Treasury bills can be a good investment depending on your financial goals and risk tolerance. They are considered one of the safest investments available, backed by the full faith and credit of the U.S. government--meaning that you are not likely to experience losses on your initial investment. For a risk-averse investor, T-bills offer steady, albeit typically low, returns and are useful for preserving capital and maintaining liquidity.
However, their low-risk nature also means they generally provide lower yields compared to other investments, and potentially will not keep pace with inflation over time. The suitability of T-bills as an investment therefore depends on factors such as your investment horizon, risk tolerance, overall portfolio strategy, and current economic conditions.
Are Treasury Bills the Only Debt Security Issued by the U.S. Treasury?
Treasury bills are one of several types of debt issued by the U.S. Department of the Treasury. Treasury bonds and Treasury notes are fixed-term debt. Treasury bills are short-term obligations, up to a year. Treasury notes are medium-term securities, from two to 10 years. Treasury bonds have the longest time frame, maturing in 20 or 30 years. The U.S. Treasury also issues Treasury Inflation Protected Securities, or TIPS, which are linked to changes in the consumer price index (CPI).
What Type of Interest Payments Are Earned on a Treasury Bill?
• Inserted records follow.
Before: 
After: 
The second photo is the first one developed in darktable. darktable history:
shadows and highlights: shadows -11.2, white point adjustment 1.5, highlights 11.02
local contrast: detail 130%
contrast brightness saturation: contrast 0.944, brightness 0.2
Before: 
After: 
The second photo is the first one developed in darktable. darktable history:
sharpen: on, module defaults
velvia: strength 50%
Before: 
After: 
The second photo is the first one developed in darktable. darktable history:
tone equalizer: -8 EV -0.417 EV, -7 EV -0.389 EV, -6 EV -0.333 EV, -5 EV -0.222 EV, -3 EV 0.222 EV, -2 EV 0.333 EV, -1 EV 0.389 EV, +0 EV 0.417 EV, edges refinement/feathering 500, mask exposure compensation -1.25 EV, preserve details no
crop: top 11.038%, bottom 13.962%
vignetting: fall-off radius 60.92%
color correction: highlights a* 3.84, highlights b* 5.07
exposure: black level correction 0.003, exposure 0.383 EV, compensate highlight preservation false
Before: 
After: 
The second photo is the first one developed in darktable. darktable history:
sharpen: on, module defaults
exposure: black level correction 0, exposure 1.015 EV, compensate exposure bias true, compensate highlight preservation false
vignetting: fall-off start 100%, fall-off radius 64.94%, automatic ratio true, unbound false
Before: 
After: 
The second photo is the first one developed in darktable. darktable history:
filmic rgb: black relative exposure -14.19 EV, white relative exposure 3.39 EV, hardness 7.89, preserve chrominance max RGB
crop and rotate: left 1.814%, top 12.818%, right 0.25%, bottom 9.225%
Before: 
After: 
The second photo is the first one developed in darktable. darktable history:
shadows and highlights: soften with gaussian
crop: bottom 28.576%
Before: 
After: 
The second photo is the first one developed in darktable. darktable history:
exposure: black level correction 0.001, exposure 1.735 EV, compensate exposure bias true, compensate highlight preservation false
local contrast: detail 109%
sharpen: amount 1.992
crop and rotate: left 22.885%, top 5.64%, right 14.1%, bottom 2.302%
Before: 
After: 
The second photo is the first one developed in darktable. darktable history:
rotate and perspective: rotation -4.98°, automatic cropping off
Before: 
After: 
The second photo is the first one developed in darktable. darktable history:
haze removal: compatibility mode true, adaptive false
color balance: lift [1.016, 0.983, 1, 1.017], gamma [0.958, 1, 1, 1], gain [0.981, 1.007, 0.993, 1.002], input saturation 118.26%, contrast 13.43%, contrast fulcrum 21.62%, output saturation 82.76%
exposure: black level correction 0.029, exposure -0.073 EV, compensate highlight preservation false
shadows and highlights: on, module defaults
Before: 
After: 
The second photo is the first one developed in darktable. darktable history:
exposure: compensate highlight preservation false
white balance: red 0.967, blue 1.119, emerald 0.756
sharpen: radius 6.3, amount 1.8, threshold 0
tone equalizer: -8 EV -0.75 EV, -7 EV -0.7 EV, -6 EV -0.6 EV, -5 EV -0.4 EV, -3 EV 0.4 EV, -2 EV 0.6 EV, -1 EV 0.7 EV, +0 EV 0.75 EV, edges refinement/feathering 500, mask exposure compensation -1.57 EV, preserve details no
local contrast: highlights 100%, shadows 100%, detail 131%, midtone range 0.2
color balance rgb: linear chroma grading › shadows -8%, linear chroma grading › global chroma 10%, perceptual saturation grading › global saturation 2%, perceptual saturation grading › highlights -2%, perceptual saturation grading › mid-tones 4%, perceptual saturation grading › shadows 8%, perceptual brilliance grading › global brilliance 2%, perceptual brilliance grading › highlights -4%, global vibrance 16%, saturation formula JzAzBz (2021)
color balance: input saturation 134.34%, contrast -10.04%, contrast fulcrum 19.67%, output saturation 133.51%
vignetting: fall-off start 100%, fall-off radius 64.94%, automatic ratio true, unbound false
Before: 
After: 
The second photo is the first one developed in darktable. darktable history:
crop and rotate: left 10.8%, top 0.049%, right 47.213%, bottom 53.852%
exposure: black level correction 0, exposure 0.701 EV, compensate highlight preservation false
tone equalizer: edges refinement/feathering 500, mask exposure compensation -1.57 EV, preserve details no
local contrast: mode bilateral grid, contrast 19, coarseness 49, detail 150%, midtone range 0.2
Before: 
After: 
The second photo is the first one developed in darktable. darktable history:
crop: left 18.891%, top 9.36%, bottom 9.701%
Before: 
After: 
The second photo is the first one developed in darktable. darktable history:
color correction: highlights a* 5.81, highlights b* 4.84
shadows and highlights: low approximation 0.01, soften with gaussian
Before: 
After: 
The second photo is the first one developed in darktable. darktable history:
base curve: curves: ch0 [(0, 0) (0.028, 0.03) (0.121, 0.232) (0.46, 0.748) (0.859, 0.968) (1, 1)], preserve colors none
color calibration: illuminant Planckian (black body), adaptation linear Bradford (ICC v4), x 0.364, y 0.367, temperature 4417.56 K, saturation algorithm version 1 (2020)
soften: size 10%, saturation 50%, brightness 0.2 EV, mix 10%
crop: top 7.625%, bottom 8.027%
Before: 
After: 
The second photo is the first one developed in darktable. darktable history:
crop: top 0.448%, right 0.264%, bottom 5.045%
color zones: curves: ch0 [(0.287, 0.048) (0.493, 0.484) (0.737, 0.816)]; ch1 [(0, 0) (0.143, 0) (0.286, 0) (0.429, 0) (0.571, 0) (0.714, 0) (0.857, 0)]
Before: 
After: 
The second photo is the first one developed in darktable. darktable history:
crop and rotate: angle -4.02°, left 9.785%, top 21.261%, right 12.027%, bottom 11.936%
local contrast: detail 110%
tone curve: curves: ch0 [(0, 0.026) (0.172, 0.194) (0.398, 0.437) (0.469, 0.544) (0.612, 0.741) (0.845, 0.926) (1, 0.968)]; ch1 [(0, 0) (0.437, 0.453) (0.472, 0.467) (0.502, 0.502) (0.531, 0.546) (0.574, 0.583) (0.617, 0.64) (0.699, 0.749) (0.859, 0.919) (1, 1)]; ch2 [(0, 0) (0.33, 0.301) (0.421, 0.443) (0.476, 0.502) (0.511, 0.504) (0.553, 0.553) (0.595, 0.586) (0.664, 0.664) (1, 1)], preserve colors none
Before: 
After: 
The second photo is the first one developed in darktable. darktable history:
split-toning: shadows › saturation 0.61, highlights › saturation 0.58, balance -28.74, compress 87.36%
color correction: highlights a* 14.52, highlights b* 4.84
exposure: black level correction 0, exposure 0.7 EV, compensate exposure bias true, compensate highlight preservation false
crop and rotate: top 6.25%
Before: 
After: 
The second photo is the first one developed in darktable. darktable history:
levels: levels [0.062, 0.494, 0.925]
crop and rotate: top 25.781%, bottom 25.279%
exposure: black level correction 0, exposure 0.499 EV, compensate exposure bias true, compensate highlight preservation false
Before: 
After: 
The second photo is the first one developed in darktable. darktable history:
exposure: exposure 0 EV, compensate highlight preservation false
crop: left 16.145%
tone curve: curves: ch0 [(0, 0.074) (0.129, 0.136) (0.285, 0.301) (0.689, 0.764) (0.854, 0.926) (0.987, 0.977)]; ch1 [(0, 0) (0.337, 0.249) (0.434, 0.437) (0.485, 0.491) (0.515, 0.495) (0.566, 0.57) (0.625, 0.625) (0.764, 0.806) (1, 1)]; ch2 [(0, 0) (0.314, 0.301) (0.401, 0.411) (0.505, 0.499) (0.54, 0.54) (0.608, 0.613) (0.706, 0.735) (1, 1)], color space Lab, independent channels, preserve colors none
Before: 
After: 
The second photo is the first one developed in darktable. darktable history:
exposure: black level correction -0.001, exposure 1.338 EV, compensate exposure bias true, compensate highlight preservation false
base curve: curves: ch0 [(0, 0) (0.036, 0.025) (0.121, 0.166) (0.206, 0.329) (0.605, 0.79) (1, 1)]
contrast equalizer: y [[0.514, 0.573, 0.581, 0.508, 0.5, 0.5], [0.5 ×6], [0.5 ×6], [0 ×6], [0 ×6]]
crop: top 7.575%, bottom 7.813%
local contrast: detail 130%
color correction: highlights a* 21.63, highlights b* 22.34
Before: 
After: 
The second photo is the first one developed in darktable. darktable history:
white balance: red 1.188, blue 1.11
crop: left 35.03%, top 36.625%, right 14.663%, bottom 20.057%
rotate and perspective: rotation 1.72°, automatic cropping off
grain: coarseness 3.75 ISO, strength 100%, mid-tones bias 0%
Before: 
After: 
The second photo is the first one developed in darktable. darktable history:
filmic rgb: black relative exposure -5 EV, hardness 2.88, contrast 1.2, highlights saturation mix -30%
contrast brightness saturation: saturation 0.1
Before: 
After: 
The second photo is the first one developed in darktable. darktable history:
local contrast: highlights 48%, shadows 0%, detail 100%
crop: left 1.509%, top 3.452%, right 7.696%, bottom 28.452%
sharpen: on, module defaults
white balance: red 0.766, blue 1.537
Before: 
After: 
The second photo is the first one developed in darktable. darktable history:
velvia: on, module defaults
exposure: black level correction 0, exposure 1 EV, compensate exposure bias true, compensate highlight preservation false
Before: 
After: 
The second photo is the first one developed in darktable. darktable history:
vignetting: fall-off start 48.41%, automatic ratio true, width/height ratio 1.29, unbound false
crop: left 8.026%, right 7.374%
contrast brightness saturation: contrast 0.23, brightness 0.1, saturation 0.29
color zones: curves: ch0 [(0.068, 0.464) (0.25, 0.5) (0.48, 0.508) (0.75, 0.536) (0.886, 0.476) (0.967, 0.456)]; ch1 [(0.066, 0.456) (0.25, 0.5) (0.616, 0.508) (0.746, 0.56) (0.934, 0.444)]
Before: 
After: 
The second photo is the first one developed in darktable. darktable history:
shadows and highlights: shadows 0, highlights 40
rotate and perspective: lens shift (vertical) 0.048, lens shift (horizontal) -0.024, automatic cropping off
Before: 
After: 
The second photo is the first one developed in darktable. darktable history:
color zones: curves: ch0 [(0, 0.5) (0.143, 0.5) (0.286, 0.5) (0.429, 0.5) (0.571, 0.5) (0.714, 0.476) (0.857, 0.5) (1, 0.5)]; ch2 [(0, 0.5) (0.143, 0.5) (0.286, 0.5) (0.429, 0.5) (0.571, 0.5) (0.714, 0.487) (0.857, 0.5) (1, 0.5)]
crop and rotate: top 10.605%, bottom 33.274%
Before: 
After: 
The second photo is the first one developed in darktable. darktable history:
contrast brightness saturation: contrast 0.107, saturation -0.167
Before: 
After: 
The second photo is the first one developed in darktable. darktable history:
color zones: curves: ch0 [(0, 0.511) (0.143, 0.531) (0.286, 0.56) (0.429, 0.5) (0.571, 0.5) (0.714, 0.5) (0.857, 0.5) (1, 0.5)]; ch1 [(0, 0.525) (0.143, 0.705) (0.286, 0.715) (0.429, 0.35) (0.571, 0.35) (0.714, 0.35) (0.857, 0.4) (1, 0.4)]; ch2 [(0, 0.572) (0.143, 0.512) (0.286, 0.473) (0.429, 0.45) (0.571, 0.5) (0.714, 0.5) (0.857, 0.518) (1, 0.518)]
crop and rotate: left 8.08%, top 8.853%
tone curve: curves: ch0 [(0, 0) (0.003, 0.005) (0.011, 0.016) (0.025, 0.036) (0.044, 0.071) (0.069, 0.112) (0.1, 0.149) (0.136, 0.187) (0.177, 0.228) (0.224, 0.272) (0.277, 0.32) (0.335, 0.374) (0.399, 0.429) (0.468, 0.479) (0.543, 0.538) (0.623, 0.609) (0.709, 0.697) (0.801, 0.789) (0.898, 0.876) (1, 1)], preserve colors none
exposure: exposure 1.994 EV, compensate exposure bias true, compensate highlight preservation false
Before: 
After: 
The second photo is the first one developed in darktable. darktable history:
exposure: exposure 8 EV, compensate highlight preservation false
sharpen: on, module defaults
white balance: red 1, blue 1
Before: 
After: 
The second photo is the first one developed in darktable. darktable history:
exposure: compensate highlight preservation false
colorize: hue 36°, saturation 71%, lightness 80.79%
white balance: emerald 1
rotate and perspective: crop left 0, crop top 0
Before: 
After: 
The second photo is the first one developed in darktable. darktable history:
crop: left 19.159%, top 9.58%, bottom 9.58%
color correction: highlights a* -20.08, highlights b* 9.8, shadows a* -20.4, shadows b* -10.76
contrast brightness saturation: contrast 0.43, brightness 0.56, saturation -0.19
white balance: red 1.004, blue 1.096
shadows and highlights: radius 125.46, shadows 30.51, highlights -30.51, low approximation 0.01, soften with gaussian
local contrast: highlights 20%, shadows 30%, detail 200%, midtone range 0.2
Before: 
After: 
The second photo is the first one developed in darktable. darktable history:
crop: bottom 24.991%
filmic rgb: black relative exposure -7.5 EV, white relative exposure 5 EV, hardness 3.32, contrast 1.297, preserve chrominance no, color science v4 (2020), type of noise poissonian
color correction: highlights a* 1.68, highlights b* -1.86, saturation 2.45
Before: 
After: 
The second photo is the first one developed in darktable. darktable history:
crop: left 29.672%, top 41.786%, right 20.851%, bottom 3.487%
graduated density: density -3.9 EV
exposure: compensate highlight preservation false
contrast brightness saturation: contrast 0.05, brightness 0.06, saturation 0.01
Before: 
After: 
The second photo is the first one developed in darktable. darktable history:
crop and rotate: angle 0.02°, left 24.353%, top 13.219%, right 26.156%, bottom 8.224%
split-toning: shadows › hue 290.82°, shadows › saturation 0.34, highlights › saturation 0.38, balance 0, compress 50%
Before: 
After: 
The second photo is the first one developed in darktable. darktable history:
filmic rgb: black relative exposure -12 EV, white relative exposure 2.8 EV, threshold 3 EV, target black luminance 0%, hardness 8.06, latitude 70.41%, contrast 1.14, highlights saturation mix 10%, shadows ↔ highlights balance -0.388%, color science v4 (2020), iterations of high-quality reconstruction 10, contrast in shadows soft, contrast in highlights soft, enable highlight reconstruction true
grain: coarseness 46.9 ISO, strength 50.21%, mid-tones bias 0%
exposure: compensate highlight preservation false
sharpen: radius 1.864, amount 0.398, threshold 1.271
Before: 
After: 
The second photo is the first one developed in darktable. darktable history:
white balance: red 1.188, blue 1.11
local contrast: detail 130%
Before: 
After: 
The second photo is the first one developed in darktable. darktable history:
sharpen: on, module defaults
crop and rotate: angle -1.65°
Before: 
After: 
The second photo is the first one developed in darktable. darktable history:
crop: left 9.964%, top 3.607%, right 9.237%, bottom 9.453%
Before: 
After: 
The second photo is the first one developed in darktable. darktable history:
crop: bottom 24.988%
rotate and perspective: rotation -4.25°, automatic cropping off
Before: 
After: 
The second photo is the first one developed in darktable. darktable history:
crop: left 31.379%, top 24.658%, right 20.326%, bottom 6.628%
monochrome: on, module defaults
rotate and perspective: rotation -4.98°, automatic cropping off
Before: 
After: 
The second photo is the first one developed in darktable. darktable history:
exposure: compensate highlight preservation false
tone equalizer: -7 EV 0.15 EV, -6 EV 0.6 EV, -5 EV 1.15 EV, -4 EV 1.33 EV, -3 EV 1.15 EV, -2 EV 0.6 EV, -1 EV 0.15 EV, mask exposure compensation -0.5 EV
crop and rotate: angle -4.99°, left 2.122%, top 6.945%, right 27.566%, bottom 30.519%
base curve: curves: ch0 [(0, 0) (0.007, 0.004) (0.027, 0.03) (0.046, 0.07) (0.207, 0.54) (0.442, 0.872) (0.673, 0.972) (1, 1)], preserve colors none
The only interest paid will be when the bill matures. At that time, you are given the full face value. T-bills are zero-coupon bonds usually sold at a discount, and the difference between the purchase price and the par amount is your accrued interest.
The Bottom Line
Treasury Bills, or T-bills, are short-term debt obligations issued by the U.S. Treasury Department. They are considered safe investments because they are backed by the full faith and credit of the U.S. government. T-bills are sold at a discount from their face value and mature at face value. The difference between the purchase price and the maturity value is the interest earned by the investor.
Treasury bills are a good option for investors who are looking for a safe and secure investment with a short-term maturity while parking their money for a short period.
Correction—June 12, 2024: This article has been corrected to state that as the federal funds rate increases, the yield on existing T-bills goes up.